Shashank became a regular performer in reputed festivals and organisations worldwide include major festivals across India like NCPA, Shanmukhananda Hall, Saptak-Ahmedabad, Sawai Gandharva - Pune, Dover Lane, Krishna Gana Sabha, Chowdiah Hall, Harivallabh Festival. He has had the unique distinction of performing for several Presidents of India since 1992 at Rashtrapathi Bhavan, New Delhi.

Considered a legend of the Flute with major contributions in the area of finger techniques, unique interpretation of Carnatic Music, co-creating "Shashank style of Flute". Apart from his rich contributions to Carnatic Music, Shashank is hugely known for his contributions to collaborative Music with North Indian musicians.

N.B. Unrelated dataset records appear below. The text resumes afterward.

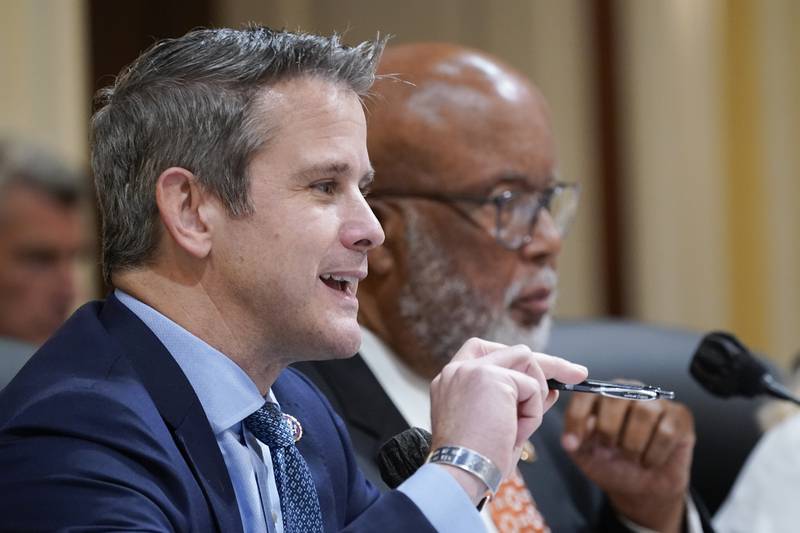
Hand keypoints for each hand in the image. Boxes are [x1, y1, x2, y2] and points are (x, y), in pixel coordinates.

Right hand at [429, 338, 586, 501]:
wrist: (460, 474)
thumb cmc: (476, 461)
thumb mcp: (499, 425)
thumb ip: (517, 402)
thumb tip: (548, 391)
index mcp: (453, 382)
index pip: (487, 353)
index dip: (516, 361)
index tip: (540, 370)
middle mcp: (457, 370)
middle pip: (512, 351)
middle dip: (548, 363)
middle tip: (577, 373)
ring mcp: (472, 369)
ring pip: (526, 360)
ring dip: (535, 394)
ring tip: (521, 426)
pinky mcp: (490, 376)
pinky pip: (531, 387)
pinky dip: (533, 414)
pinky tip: (516, 433)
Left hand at [562, 390, 694, 532]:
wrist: (643, 489)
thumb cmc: (612, 465)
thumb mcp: (586, 456)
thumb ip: (574, 443)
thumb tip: (568, 440)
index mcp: (600, 396)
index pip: (585, 393)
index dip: (577, 417)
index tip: (574, 442)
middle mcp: (627, 391)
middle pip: (614, 397)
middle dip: (608, 430)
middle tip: (611, 448)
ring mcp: (655, 401)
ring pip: (643, 412)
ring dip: (633, 445)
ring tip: (632, 456)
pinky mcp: (680, 416)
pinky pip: (666, 430)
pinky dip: (654, 453)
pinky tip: (650, 460)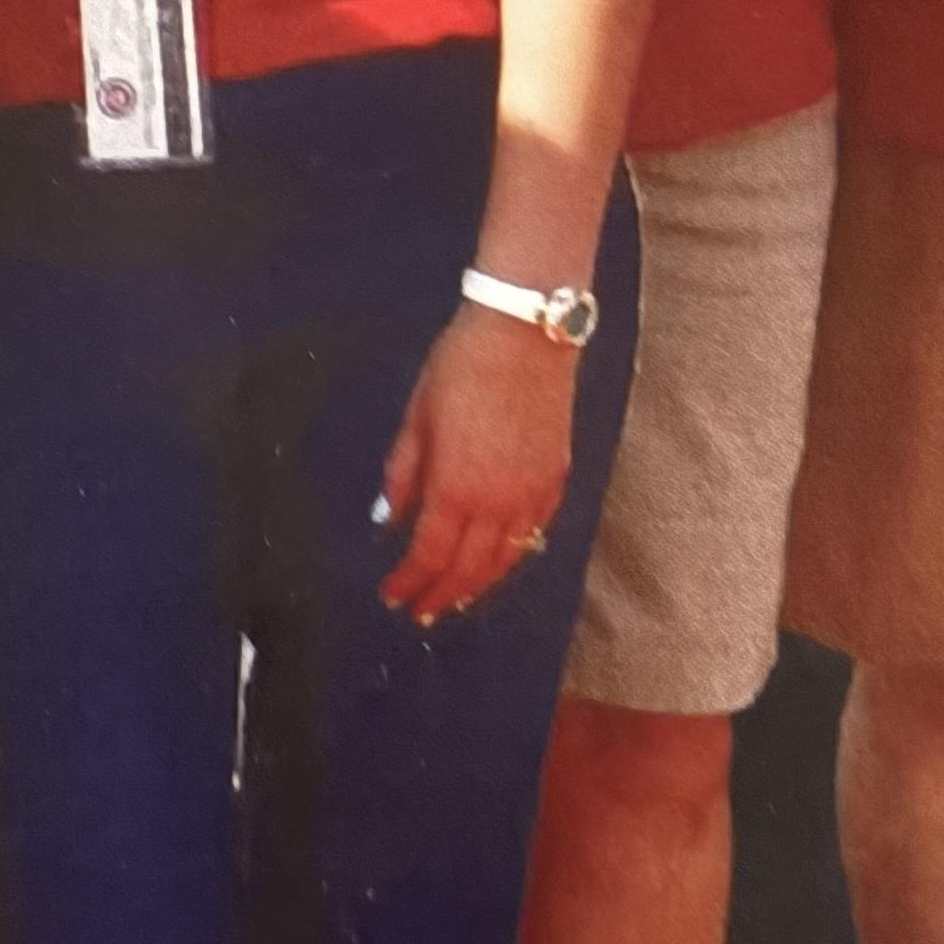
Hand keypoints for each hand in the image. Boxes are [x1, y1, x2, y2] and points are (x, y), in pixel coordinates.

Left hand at [376, 307, 579, 622]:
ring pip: (505, 560)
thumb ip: (403, 475)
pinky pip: (533, 534)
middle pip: (468, 569)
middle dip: (441, 595)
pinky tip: (498, 561)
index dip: (409, 583)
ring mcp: (533, 494)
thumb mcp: (417, 417)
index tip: (392, 596)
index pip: (429, 556)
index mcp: (455, 488)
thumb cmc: (462, 366)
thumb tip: (387, 521)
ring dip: (477, 586)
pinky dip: (512, 556)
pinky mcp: (557, 480)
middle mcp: (498, 503)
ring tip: (455, 598)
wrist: (526, 332)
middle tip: (420, 611)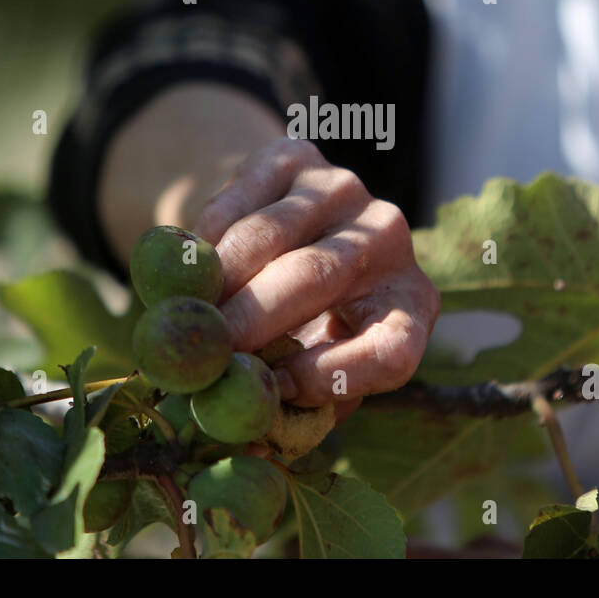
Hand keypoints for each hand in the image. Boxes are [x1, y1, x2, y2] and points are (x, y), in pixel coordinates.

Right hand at [194, 137, 438, 417]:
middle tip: (204, 349)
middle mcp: (391, 239)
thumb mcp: (307, 372)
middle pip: (322, 276)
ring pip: (274, 232)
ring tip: (187, 311)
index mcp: (411, 307)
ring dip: (220, 276)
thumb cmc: (295, 330)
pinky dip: (207, 235)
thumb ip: (290, 406)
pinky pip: (242, 197)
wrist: (273, 243)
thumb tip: (248, 440)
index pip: (392, 349)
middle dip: (254, 316)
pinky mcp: (298, 156)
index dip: (335, 375)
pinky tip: (192, 266)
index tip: (276, 389)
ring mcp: (347, 190)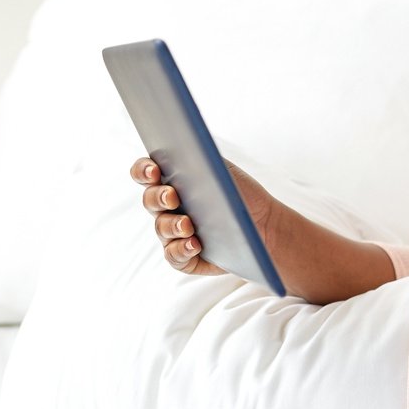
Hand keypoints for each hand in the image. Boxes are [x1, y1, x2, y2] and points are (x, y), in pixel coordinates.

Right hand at [130, 156, 273, 277]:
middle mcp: (168, 208)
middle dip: (158, 197)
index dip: (143, 170)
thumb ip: (202, 159)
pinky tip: (194, 245)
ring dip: (172, 226)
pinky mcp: (185, 256)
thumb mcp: (224, 170)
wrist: (265, 223)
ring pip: (161, 229)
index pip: (146, 173)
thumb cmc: (241, 193)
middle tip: (172, 197)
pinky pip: (174, 255)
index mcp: (172, 181)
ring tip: (188, 225)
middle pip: (150, 200)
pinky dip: (182, 250)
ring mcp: (174, 233)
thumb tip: (185, 152)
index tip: (154, 170)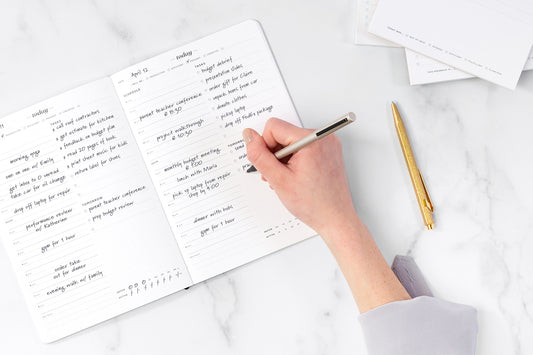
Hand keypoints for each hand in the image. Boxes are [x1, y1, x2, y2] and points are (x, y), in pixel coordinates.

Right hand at [243, 118, 357, 238]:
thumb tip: (249, 136)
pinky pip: (303, 148)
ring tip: (288, 178)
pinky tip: (296, 176)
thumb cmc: (314, 204)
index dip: (265, 147)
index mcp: (312, 140)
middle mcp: (323, 137)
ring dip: (284, 159)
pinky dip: (295, 161)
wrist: (336, 219)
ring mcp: (328, 144)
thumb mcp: (279, 180)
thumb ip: (259, 155)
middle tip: (280, 175)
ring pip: (291, 142)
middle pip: (283, 133)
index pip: (273, 127)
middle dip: (275, 155)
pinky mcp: (328, 151)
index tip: (272, 165)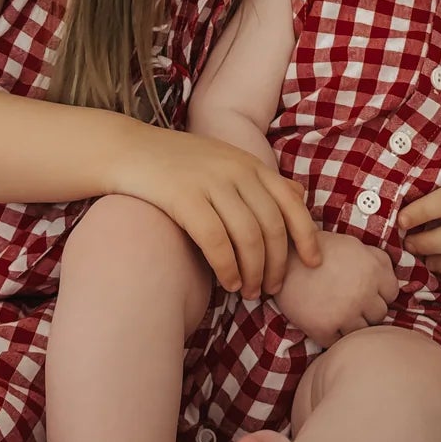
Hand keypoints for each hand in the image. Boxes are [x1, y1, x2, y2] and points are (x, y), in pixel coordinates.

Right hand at [113, 127, 318, 298]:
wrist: (127, 149)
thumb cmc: (177, 163)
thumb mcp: (225, 161)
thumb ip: (260, 180)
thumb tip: (298, 197)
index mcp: (250, 163)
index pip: (291, 203)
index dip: (306, 236)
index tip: (313, 263)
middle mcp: (236, 170)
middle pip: (271, 226)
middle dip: (277, 264)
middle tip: (271, 289)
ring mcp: (210, 182)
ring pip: (248, 236)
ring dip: (253, 272)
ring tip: (248, 292)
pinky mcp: (183, 197)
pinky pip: (216, 240)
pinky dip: (227, 266)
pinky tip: (227, 282)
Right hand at [274, 231, 399, 345]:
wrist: (281, 260)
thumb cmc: (319, 251)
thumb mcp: (354, 245)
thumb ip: (379, 260)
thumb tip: (394, 283)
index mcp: (373, 270)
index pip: (392, 294)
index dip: (378, 293)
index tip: (363, 290)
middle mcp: (363, 293)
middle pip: (380, 315)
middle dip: (367, 310)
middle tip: (348, 301)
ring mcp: (344, 313)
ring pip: (362, 331)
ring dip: (352, 325)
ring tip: (336, 312)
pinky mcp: (324, 328)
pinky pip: (338, 342)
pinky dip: (333, 335)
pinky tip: (324, 321)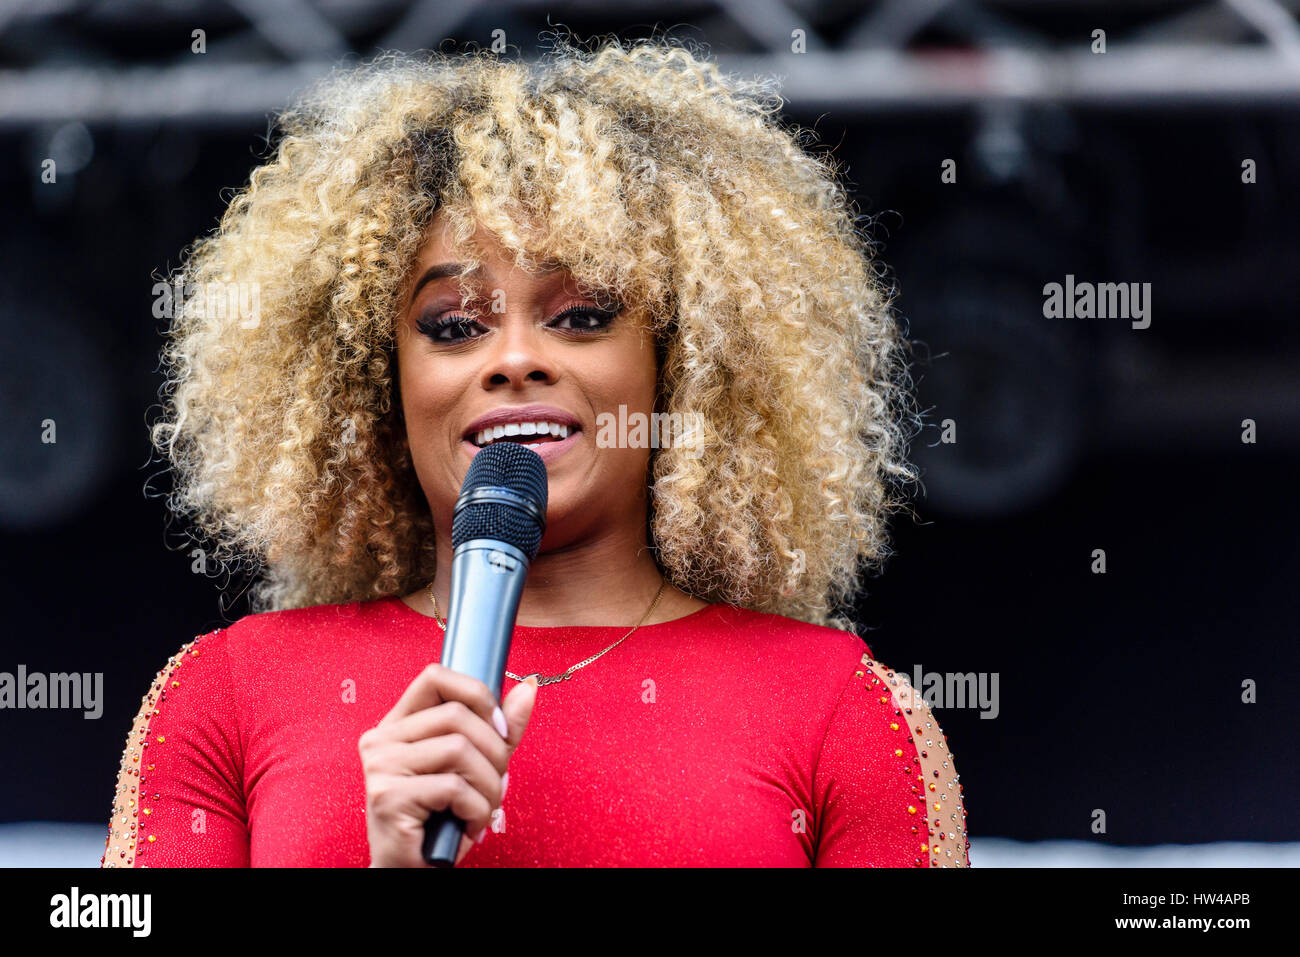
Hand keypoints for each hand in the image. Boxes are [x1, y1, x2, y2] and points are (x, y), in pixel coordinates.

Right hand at [360, 664, 537, 866]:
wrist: (411, 870)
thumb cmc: (441, 818)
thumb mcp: (476, 766)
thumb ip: (499, 729)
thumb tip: (528, 688)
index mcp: (398, 724)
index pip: (435, 676)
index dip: (477, 695)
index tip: (498, 728)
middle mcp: (382, 739)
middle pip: (457, 715)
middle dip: (494, 752)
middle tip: (497, 783)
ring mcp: (380, 766)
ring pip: (459, 749)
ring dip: (489, 785)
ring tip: (485, 809)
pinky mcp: (388, 796)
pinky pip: (453, 787)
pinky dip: (476, 809)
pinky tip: (469, 826)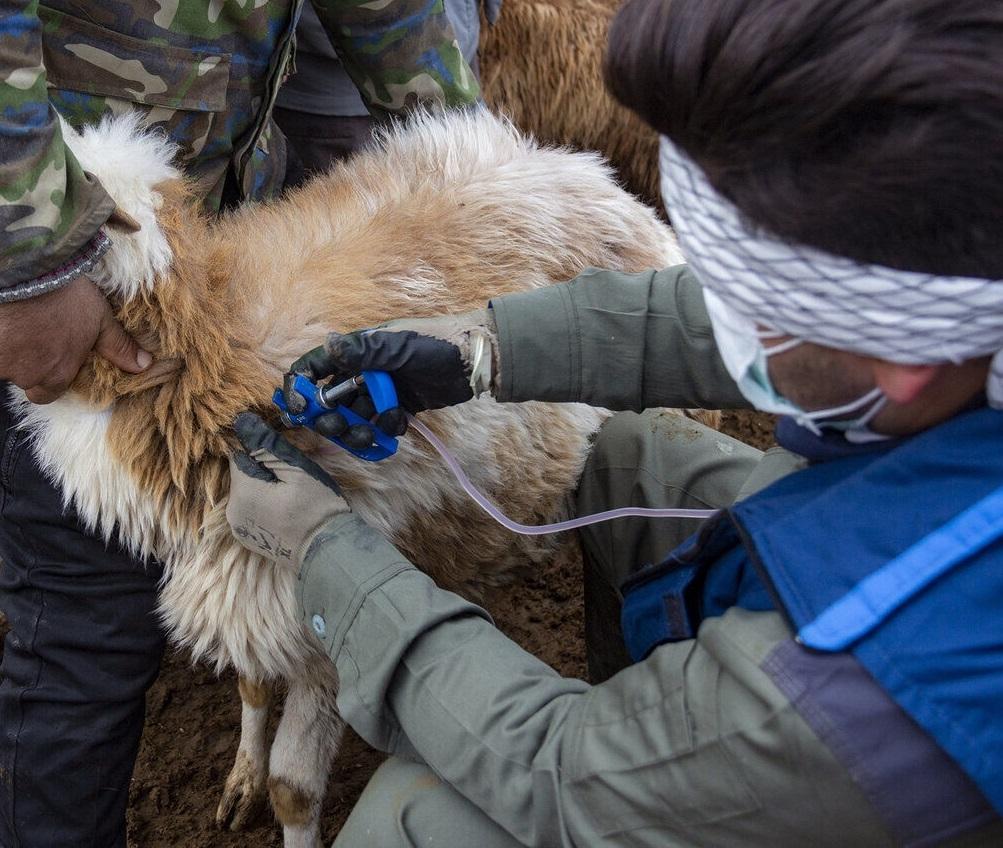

His major collaborations have been with musicians including Ustad Zakir Hussain, Pandit Jasraj, Ustad Shahid Parvez, Shujat Khan, Ajoy Chakraborthy, Rakesh Chaurasia, etc.

His International collaborations include John McLaughlin, Paco De Lucia, New Jungle Orchestra, Leipzig Philharmonic Orchestra, Wuppertal Symphony Orchestra, Persian musicians including the renowned Setar player Kiya Tabassian, Afghan Rubab player Homayoun Sakhi, Accordion player Lelo Nika, pianist Mike Herting, among many other musicians and bands.

He has presented performances, lecture demonstrations and workshops in major venues, conservatories and Universities. Barbican Hall, Theater De La Ville - Paris, Kennedy Center, Across Fukuoka, Esplanade - Singapore, Fes Festival - Moroco, Skopje Jazz Festival - Macedonia, Copenhagen Jazz Festival are noteworthy.

He appeared on John McLaughlin's album Floating Point, which received a nomination for "Best Contemporary Jazz Album" at the 51st Annual Grammy Awards.

His performances have been featured by BBC World Television in Destination Music and by CNN International on Travel Logue India.

Apart from public performances, Shashank strongly believed in sharing Music with school children and university students exposing them to the rich tradition of Indian music. He has presented over 1000 concerts and lecture demonstrations for school children across all states of India and in Europe.

==Honours==

Shashank received the Sangeet Natak Akademi Award from Govt of India for 2017.

In 2022, the Government of France appointed him a Chevalier of the Ordre des Arts et des Lettres.

He is also a recipient of the Kalaimamani award from the Government of Tamil Nadu in 2001.

In 2009, Shashank received a Grammy Nomination for the album Floating Point featuring Guitarist John McLaughlin, Shankar Mahadevan, Sivamani and other in the category of Best Contemporary Jazz Performance, Instrumental (later renamed Best Contemporary Jazz Album).